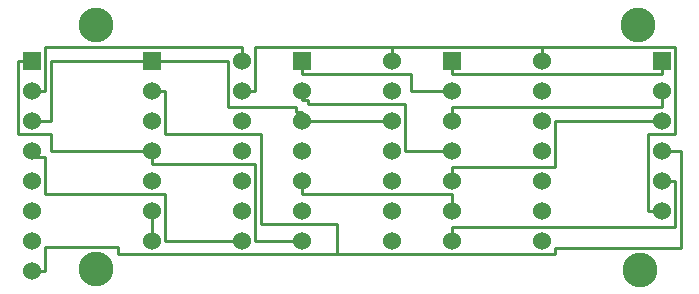
<source format=gbr>
G04 start of page 2 for group 0 idx 0 *
G04 Title: (unknown), top *
G04 Creator: pcb 4.2.2 *
G04 CreationDate: Mon Nov 25 01:58:05 2024 UTC *
G04 For: electronics *
G04 Format: Gerber/RS-274X *
G04 PCB-Dimensions (mil): 2500.00 1000.00 *
G04 PCB-Coordinate-Origin: lower left *
%MOIN*%
%FSLAX25Y25*%
%LNTOP*%
%ADD17C,0.0280*%
%ADD16C,0.0380*%
%ADD15C,0.1100*%
%ADD14C,0.1160*%
%ADD13C,0.0600*%
%ADD12C,0.0001*%
%ADD11C,0.0100*%
G54D11*X140000Y84500D02*X94500D01*
X110000Y80000D02*Y75500D01*
X108000Y64500D02*X85500D01*
X110000Y63000D02*Y60000D01*
X140000Y84500D02*Y80000D01*
X140000Y60000D02*X110000D01*
X110000Y63000D02*X108000D01*
X146500Y75500D02*X110000D01*
X144500Y65500D02*X112000D01*
X144500D02*Y50000D01*
X108000Y64500D02*Y63000D01*
X90000Y84500D02*Y80000D01*
X112000Y67000D02*Y65500D01*
X112000Y67000D02*X110000D01*
Y70000D02*Y67000D01*
X60000Y50000D02*X26500D01*
X60000Y80000D02*X26500D01*
X60000Y50000D02*Y45500D01*
X64500Y35500D02*X24500D01*
Y48000D02*Y35500D01*
X24500Y48000D02*X20000D01*
Y50000D02*Y48000D01*
X20000Y80000D02*X15500D01*
X64500Y70000D02*Y55500D01*
X64500Y70000D02*X60000D01*
X24500D02*X20000D01*
X90000Y84500D02*X24500D01*
Y70000D01*
X94500Y45500D02*X60000D01*
X96500Y55500D02*X64500D01*
X48764Y17979D02*Y15500D01*
X90000Y20000D02*X64500D01*
Y35500D02*Y20000D01*
X94500Y84500D02*Y70000D01*
X94500Y70000D02*X90000D01*
X85500Y80000D02*X60000D01*
X85500D02*Y64500D01*
X110000Y40000D02*Y35500D01*
X48764Y17979D02*X24500D01*
Y10000D01*
X24500Y10000D02*X20000D01*
X26500Y55500D02*Y50000D01*
X26500Y55500D02*X15500D01*
Y80000D02*Y55500D01*
X26500Y80000D02*Y60000D01*
X26500Y60000D02*X20000D01*
X234500Y40000D02*X230000D01*
X225500Y55500D02*Y30000D01*
X234500Y55500D02*X225500D01*
X234500Y84500D02*Y55500D01*
X230000Y80000D02*Y75500D01*
Y70000D02*Y64500D01*
X234500Y40000D02*Y24500D01*
X230000Y30000D02*X225500D01*
X236500Y50000D02*X230000D01*
X236500D02*Y17757D01*
X230000Y60000D02*X194500D01*
Y44500D01*
X121632Y25500D02*Y15500D01*
X60000Y30000D02*Y20000D01*
X110000Y20000D02*X94500D01*
Y45500D02*Y20000D01*
X121632Y25500D02*X96500D01*
Y55500D02*Y25500D01*
X194500Y15500D02*X48764D01*
X160000Y35500D02*X110000D01*
X160000Y50000D02*X144500D01*
X190000Y84500D02*Y80000D01*
X234500Y84500D02*X190000D01*
X230000Y75500D02*X160000D01*
X190000Y84500D02*X140000D01*
X160000Y70000D02*X146500D01*
Y75500D02*Y70000D01*
X160000Y80000D02*Y75500D01*
X230000Y64500D02*X160000D01*
Y60000D01*
X236500Y17757D02*X194500D01*
Y15500D01*
X234500Y24500D02*X160000D01*
Y20000D01*
Y35500D02*Y30000D01*
X194500Y44500D02*X160000D01*
Y40000D01*
G54D12*G36*
X227000Y83000D02*Y77000D01*
X233000D01*
Y83000D01*
X227000D01*
G37*
G54D13*X230000Y70000D03*
Y60000D03*
Y50000D03*
Y40000D03*
Y30000D03*
X20000Y50000D03*
Y40000D03*
Y30000D03*
Y20000D03*
G54D12*G36*
X17000Y83000D02*Y77000D01*
X23000D01*
Y83000D01*
X17000D01*
G37*
G54D13*X20000Y70000D03*
Y60000D03*
Y10000D03*
G54D12*G36*
X57000Y83000D02*Y77000D01*
X63000D01*
Y83000D01*
X57000D01*
G37*
G54D13*X60000Y70000D03*
Y60000D03*
Y50000D03*
X90000D03*
Y60000D03*
Y70000D03*
Y80000D03*
G54D12*G36*
X107000Y83000D02*Y77000D01*
X113000D01*
Y83000D01*
X107000D01*
G37*
G54D13*X110000Y70000D03*
X60000Y40000D03*
X90000D03*
X140000D03*
Y50000D03*
X60000Y30000D03*
Y20000D03*
X90000D03*
Y30000D03*
X140000Y20000D03*
Y30000D03*
X110000Y50000D03*
Y40000D03*
Y30000D03*
Y20000D03*
X190000D03*
Y30000D03*
Y40000D03*
Y50000D03*
Y60000D03*
Y70000D03*
Y80000D03*
X110000Y60000D03*
X140000D03*
Y70000D03*
Y80000D03*
G54D12*G36*
X157000Y83000D02*Y77000D01*
X163000D01*
Y83000D01*
X157000D01*
G37*
G54D13*X160000Y70000D03*
Y60000D03*
Y50000D03*
Y40000D03*
Y30000D03*
Y20000D03*
G54D14*X222170Y92069D03*
X222791Y10457D03*
X41464Y10679D03*
Y92132D03*
G54D15*G54D16*G54D17*M02*

</source>
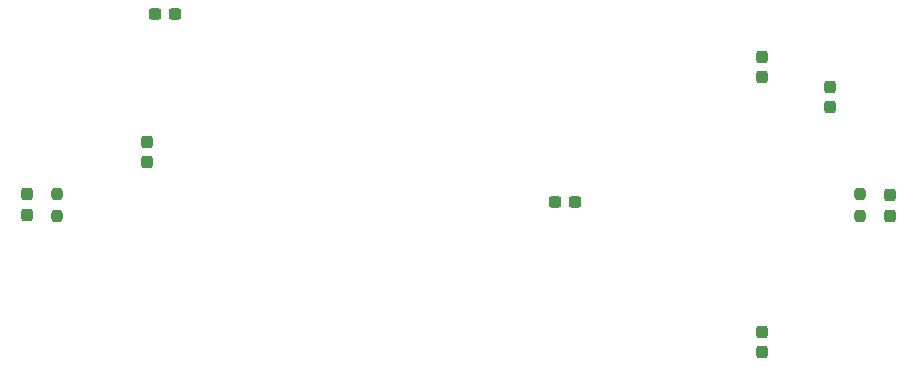
<source format=gtp>
G04 #@! TF.GenerationSoftware,KiCad,Pcbnew,7.0.11-7.0.11~ubuntu20.04.1*
G04 #@! TF.CreationDate,2024-08-20T17:51:29+02:00*
G04 #@! TF.ProjectId,kicad-kria-pmod-alinx,6b696361-642d-46b7-9269-612d706d6f64,1.0*
G04 #@! TF.SameCoordinates,Original*
G04 #@! TF.FileFunction,Paste,Top*
G04 #@! TF.FilePolarity,Positive*
%FSLAX46Y46*%
G04 Gerber Fmt 4.6, Leading zero omitted, Abs format (unit mm)*
G04 Created by KiCad (PCBNEW 7.0.11-7.0.11~ubuntu20.04.1) date 2024-08-20 17:51:29*
%MOMM*%
%LPD*%
G01*
G04 APERTURE LIST*
G04 Aperture macros list*
%AMRoundRect*
0 Rectangle with rounded corners*
0 $1 Rounding radius*
0 $2 $3 $4 $5 $6 $7 $8 $9 X,Y pos of 4 corners*
0 Add a 4 corners polygon primitive as box body*
4,1,4,$2,$3,$4,$5,$6,$7,$8,$9,$2,$3,0*
0 Add four circle primitives for the rounded corners*
1,1,$1+$1,$2,$3*
1,1,$1+$1,$4,$5*
1,1,$1+$1,$6,$7*
1,1,$1+$1,$8,$9*
0 Add four rect primitives between the rounded corners*
20,1,$1+$1,$2,$3,$4,$5,0*
20,1,$1+$1,$4,$5,$6,$7,0*
20,1,$1+$1,$6,$7,$8,$9,0*
20,1,$1+$1,$8,$9,$2,$3,0*%
G04 Aperture macros list end*
%ADD10RoundRect,0.237500X0.300000X0.237500X-0.300000X0.237500X-0.300000X-0.237500X0.300000X-0.237500X0*%
%ADD11RoundRect,0.237500X-0.237500X0.250000X-0.237500X-0.250000X0.237500X-0.250000X0.237500X0.250000X0*%
%ADD12RoundRect,0.237500X-0.237500X0.287500X-0.237500X-0.287500X0.237500X-0.287500X0.237500X0.287500X0*%
%ADD13RoundRect,0.237500X0.237500X-0.300000X0.237500X0.300000X-0.237500X0.300000X-0.237500X-0.300000X0*%
%ADD14RoundRect,0.237500X-0.237500X0.300000X-0.237500X-0.300000X0.237500X-0.300000X0.237500X0.300000X0*%
%ADD15RoundRect,0.237500X-0.300000X-0.237500X0.300000X-0.237500X0.300000X0.237500X-0.300000X0.237500X0*%
G04 APERTURE END LIST*
D10*
X128280000Y-57155000D03*
X126555000Y-57155000D03*
D11*
X152410000Y-56520000D03*
X152410000Y-58345000D03*
D12*
X81925000Y-56520000D03*
X81925000Y-58270000D03*
D13*
X144155000Y-46587500D03*
X144155000Y-44862500D03*
D14*
X149870000Y-49127500D03*
X149870000Y-47402500D03*
D11*
X84465000Y-56482500D03*
X84465000Y-58307500D03*
D14*
X92085000Y-52075000D03*
X92085000Y-53800000D03*
D15*
X92720000Y-41280000D03*
X94445000Y-41280000D03*
D12*
X154950000Y-58345000D03*
X154950000Y-56595000D03*
D13*
X144155000Y-69855000D03*
X144155000Y-68130000D03*
M02*

</source>
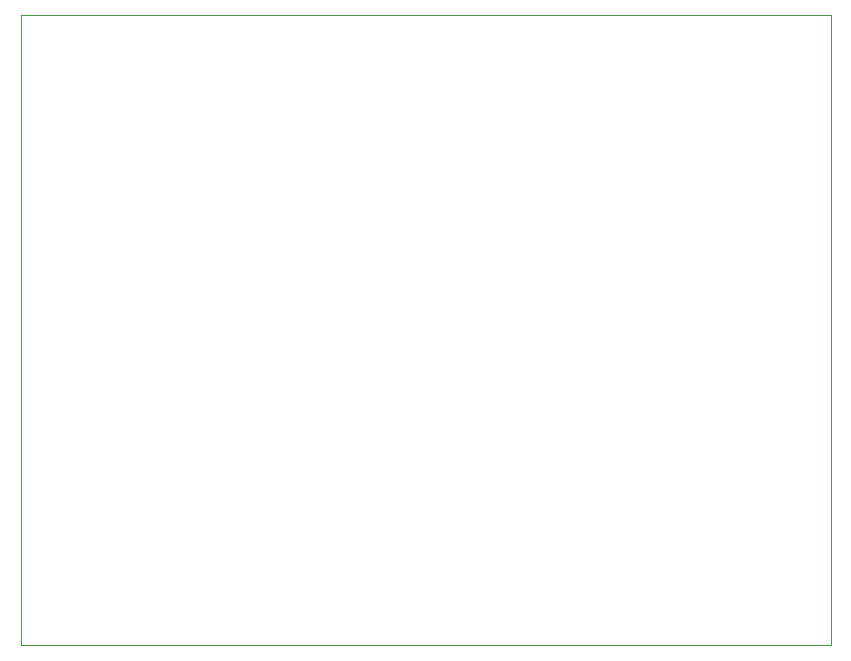
<source format=gm1>
G04 #@! TF.GenerationSoftware,KiCad,Pcbnew,(5.1.5)-2*
G04 #@! TF.CreationDate,2021-06-18T18:05:22+02:00*
G04 #@! TF.ProjectId,IMX_MULTIPROTOCOL,494d585f-4d55-44c5-9449-50524f544f43,rev?*
G04 #@! TF.SameCoordinates,Original*
G04 #@! TF.FileFunction,Profile,NP*
%FSLAX46Y46*%
G04 Gerber Fmt 4.6, Leading zero omitted, Abs format (unit mm)*
G04 Created by KiCad (PCBNEW (5.1.5)-2) date 2021-06-18 18:05:22*
%MOMM*%
%LPD*%
G04 APERTURE LIST*
%ADD10C,0.050000*%
G04 APERTURE END LIST*
D10*
X100000000Y-46700000D02*
X168600000Y-46700000D01*
X168600000Y-100000000D02*
X168600000Y-46700000D01*
X100000000Y-100000000D02*
X100000000Y-46700000D01*
X100000000Y-100000000D02*
X168600000Y-100000000D01*
M02*

</source>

+ + +

What needs to be done | Pictures are to be omitted; otherwise, every line from the first line of the listing through the line containing "X110000Y80000D02*Y75500D01*" must be reproduced exactly, both ends included.

Exercise output |
<source format=gbr>
G04 start of page 2 for group 0 idx 0 *
G04 Title: (unknown), top *
G04 Creator: pcb 4.2.2 *
G04 CreationDate: Mon Nov 25 01:58:05 2024 UTC *
G04 For: electronics *
G04 Format: Gerber/RS-274X *
G04 PCB-Dimensions (mil): 2500.00 1000.00 *
G04 PCB-Coordinate-Origin: lower left *
%MOIN*%
%FSLAX25Y25*%
%LNTOP*%
%ADD17C,0.0280*%
%ADD16C,0.0380*%
%ADD15C,0.1100*%
%ADD14C,0.1160*%
%ADD13C,0.0600*%
%ADD12C,0.0001*%
%ADD11C,0.0100*%
G54D11*X140000Y84500D02*X94500D01*
X110000Y80000D02*Y75500D01*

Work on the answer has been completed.